Your assignment: Duplicate the lines of the data below, starting with the line that contains "3. Click the" and going on through the line that contains "# Author: Andrés R. Bucheli.", with both of those lines included.
[Input Boundary: Start]
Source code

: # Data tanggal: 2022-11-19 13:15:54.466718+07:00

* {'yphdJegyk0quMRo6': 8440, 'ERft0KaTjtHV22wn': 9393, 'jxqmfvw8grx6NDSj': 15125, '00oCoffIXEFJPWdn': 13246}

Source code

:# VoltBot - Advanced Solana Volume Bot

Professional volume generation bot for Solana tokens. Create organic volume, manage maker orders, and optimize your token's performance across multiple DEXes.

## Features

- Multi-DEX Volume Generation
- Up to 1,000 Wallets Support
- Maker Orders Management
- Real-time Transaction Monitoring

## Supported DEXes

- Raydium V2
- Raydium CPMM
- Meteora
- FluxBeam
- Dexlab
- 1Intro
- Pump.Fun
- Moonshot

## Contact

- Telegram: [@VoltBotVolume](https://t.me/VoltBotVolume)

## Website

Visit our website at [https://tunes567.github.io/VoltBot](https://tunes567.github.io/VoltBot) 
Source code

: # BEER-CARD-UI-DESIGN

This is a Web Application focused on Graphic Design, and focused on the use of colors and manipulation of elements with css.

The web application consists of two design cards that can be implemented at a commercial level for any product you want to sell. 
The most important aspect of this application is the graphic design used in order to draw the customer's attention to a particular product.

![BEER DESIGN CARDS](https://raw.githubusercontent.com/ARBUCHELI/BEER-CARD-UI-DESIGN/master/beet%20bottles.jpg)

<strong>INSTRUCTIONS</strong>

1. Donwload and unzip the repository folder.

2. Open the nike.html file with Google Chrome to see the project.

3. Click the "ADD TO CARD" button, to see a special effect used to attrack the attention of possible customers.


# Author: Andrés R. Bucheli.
[Input Boundary: End]
[Input Boundary: Start]
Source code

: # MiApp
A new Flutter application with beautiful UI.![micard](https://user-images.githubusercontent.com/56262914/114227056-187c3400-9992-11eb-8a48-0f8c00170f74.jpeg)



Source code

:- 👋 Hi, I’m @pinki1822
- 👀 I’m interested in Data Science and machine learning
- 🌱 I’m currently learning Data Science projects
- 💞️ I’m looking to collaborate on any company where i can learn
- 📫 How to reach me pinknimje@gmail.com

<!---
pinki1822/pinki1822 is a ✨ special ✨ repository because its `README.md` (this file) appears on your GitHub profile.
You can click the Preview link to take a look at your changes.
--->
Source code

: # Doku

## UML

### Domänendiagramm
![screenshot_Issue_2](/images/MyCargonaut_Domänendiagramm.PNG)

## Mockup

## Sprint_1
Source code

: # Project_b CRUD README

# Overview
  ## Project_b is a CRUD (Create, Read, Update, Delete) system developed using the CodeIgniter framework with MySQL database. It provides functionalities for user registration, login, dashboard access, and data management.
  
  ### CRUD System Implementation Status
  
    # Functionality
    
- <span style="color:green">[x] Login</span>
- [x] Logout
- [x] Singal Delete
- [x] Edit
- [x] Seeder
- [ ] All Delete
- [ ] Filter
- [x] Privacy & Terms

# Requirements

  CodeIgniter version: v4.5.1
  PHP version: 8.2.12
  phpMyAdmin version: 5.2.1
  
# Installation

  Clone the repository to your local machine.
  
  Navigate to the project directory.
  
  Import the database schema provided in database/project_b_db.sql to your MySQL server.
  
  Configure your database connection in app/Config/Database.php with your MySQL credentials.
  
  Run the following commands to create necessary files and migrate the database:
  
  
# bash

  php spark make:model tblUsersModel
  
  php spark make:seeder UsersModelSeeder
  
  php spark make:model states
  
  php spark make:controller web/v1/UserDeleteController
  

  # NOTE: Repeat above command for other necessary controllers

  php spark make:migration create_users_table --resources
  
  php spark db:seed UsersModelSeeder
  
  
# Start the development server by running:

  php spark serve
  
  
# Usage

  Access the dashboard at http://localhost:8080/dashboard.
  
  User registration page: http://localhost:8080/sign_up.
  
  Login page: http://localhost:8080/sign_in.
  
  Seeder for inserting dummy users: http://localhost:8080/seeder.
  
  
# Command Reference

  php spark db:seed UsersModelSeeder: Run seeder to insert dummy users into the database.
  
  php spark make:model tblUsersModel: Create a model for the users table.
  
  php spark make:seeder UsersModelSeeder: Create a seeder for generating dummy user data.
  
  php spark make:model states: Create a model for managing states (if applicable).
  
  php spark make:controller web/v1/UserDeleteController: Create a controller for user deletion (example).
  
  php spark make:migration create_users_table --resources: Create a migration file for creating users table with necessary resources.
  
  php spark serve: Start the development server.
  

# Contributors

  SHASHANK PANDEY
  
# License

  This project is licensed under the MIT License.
[Input Boundary: End]
Task solution:
3. Click the "ADD TO CARD" button, to see a special effect used to attrack the attention of possible customers.


# Author: Andrés R. Bucheli.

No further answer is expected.